◆ EXERCISE INSTRUCTIONS: Would you please state how many lines in the entries contain the word "scroll"? Only the number should be given.
(EXTRACTED INFORMATION)
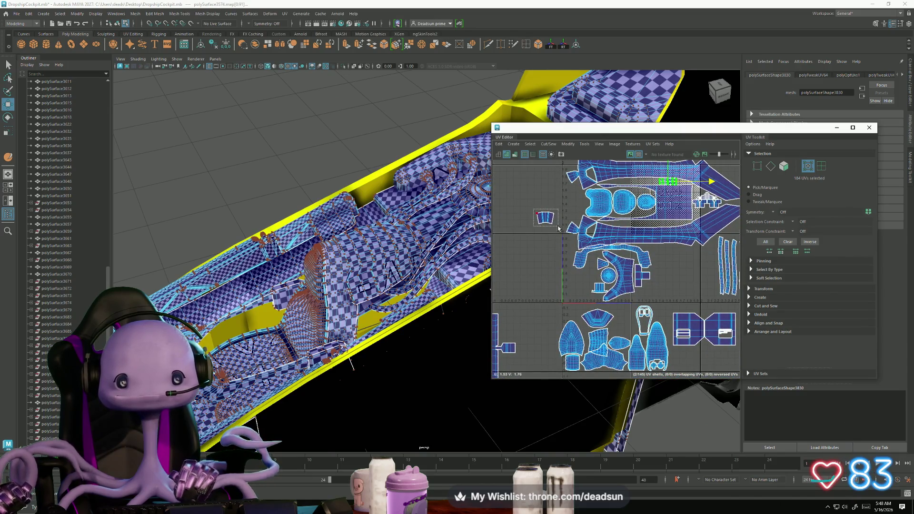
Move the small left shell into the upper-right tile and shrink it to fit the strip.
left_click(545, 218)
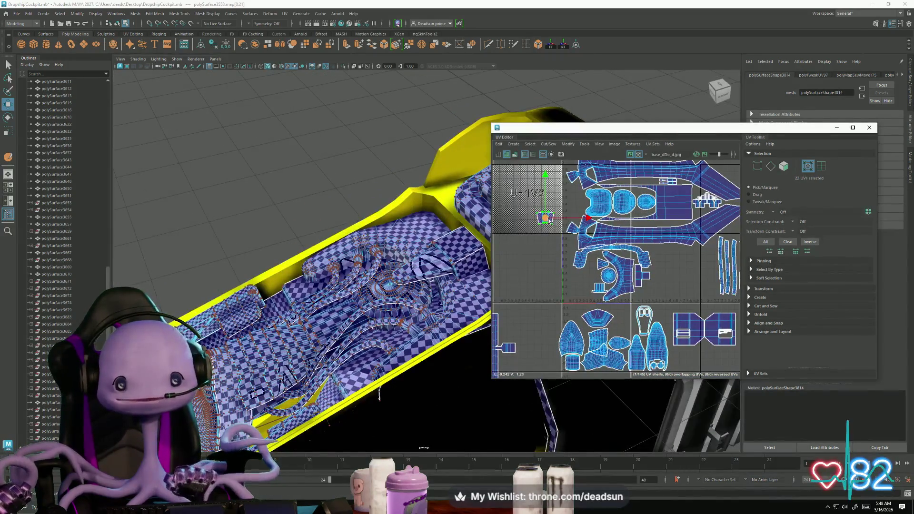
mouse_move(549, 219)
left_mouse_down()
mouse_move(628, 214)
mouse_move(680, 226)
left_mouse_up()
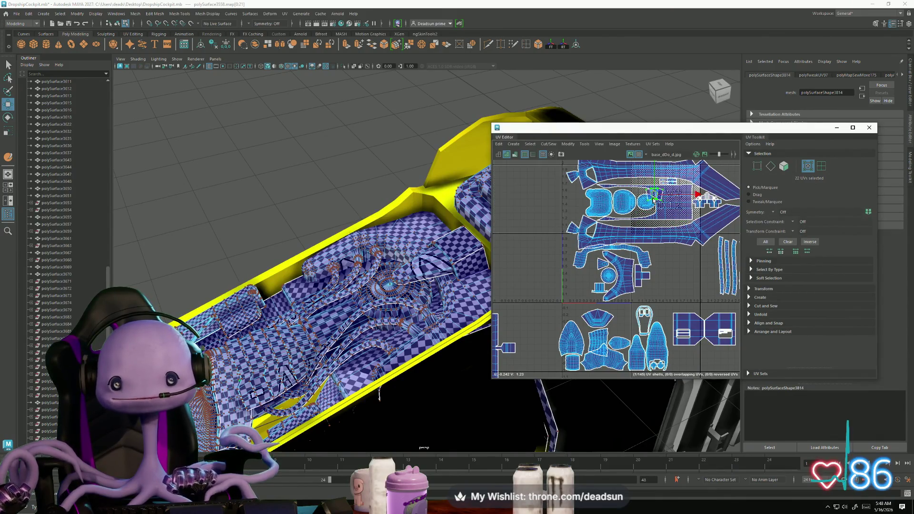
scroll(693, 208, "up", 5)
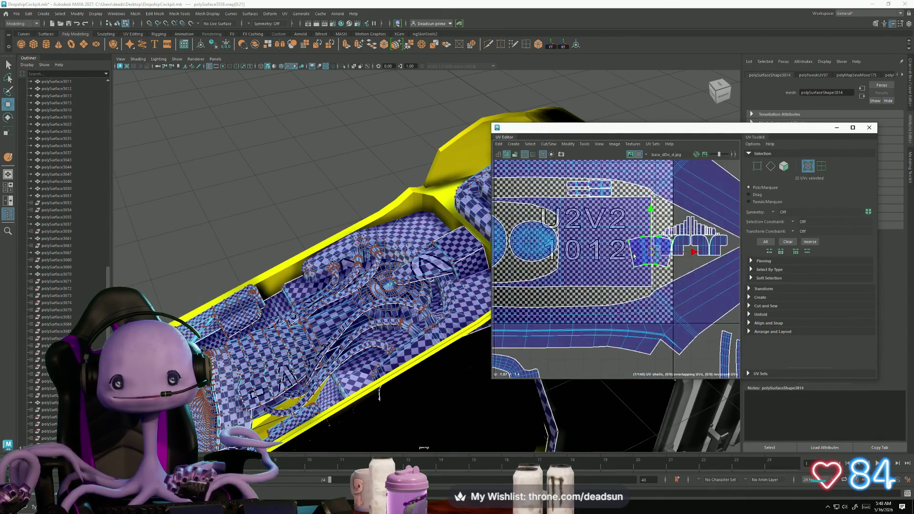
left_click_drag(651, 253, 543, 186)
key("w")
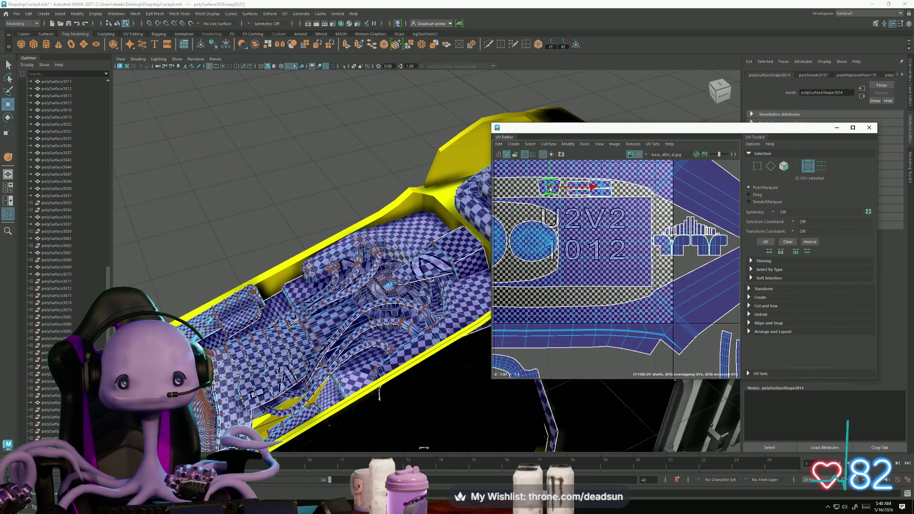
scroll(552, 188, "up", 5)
(End EXTRACTED INFORMATION)
◆ RESPONSE FOR THIS EXERCISE: 2